GIVEN ENTRIES →
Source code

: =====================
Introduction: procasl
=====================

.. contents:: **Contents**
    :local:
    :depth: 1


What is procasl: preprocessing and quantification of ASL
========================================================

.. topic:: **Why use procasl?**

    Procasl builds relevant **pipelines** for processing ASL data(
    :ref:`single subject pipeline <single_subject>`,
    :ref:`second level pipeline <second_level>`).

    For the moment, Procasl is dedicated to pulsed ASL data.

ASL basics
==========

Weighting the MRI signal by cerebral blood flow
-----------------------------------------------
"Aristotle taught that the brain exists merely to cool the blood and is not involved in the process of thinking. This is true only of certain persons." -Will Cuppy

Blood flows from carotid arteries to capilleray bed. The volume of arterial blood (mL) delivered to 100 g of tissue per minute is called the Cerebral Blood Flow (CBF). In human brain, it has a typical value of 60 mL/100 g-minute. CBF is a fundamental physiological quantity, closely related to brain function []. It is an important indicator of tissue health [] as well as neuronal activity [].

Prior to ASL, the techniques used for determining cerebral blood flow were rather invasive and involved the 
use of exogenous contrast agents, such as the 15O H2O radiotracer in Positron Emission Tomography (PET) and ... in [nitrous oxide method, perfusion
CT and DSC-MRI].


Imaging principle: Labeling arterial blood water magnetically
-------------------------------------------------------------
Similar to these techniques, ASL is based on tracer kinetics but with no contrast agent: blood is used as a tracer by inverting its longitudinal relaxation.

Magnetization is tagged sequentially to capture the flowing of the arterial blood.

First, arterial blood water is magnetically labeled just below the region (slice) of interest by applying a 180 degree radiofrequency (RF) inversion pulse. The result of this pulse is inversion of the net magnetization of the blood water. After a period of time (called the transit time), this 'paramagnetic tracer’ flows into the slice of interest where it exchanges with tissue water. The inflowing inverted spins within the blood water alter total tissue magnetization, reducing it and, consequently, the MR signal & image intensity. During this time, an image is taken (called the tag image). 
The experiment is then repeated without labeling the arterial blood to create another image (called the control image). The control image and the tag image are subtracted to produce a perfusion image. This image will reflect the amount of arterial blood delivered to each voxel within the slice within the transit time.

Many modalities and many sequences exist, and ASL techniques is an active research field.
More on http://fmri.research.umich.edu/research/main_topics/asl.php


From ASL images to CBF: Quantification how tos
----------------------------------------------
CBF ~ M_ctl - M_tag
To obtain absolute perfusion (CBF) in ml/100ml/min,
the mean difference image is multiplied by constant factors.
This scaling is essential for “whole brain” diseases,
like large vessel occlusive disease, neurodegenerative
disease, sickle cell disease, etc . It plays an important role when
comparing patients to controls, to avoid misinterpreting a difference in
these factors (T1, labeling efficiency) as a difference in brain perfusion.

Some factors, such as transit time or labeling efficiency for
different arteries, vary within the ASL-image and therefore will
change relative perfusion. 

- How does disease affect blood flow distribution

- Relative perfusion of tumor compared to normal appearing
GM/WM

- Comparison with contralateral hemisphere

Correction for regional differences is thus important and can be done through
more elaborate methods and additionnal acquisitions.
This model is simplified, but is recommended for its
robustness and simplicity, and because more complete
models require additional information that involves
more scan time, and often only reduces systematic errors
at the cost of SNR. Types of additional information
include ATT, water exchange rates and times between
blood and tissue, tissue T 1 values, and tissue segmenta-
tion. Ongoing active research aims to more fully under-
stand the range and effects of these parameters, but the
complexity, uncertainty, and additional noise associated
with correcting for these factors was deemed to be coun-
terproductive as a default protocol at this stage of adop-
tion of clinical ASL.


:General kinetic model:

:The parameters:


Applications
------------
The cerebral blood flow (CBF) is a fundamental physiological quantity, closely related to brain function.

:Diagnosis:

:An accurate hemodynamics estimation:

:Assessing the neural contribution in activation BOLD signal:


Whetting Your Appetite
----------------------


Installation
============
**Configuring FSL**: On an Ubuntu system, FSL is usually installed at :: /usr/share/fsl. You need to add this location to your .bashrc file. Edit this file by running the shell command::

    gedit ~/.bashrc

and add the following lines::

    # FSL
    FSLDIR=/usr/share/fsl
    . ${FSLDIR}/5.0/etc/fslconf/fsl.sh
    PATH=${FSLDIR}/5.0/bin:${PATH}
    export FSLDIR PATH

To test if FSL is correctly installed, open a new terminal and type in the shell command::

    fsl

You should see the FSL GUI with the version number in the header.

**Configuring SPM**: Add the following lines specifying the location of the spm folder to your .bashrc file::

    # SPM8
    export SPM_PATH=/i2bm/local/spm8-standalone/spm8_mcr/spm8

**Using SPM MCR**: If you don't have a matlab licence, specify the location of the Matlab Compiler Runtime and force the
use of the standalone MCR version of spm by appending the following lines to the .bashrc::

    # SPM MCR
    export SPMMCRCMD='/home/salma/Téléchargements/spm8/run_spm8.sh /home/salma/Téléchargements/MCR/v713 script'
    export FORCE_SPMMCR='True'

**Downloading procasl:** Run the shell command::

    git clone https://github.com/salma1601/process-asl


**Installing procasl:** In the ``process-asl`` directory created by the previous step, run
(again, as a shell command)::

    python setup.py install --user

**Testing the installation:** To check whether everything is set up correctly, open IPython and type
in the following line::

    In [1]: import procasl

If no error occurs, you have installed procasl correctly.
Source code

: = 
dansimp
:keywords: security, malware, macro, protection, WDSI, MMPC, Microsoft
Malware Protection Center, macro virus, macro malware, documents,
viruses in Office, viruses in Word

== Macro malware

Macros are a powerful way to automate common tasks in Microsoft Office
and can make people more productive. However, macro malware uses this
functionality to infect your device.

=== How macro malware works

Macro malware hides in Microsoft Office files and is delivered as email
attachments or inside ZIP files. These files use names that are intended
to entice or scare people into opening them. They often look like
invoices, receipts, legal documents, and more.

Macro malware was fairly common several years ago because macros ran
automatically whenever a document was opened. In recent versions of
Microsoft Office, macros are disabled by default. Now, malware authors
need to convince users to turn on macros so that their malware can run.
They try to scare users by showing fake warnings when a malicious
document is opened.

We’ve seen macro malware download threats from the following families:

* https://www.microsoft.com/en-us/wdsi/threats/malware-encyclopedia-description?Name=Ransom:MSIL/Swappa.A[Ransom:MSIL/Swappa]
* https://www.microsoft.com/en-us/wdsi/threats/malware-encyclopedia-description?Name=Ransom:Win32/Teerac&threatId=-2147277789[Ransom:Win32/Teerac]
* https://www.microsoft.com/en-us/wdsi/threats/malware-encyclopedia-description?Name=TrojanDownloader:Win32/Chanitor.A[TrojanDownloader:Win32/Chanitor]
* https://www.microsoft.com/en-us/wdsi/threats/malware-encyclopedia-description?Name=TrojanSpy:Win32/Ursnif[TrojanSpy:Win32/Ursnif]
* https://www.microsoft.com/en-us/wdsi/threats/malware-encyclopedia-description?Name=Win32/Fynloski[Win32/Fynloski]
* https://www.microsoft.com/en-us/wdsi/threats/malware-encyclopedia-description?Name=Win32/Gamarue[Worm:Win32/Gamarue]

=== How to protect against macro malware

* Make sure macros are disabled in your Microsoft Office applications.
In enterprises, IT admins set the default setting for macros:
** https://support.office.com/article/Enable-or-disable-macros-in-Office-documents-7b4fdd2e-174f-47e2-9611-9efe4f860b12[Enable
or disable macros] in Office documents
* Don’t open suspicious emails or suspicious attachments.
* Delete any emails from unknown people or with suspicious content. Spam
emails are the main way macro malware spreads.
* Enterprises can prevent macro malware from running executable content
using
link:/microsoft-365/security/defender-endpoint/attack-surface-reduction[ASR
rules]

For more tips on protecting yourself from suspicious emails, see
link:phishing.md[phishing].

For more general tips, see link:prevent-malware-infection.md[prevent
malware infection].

TASK ITEM → Could you write out, exactly as they stand, only the lines above that begin at the line with "FSLDIR=/usr/share/fsl" and stop after the line with "You should see"?

RESPONSE FOR THIS EXERCISE →
    FSLDIR=/usr/share/fsl
    . ${FSLDIR}/5.0/etc/fslconf/fsl.sh
    PATH=${FSLDIR}/5.0/bin:${PATH}
    export FSLDIR PATH

To test if FSL is correctly installed, open a new terminal and type in the shell command::

    fsl

You should see the FSL GUI with the version number in the header.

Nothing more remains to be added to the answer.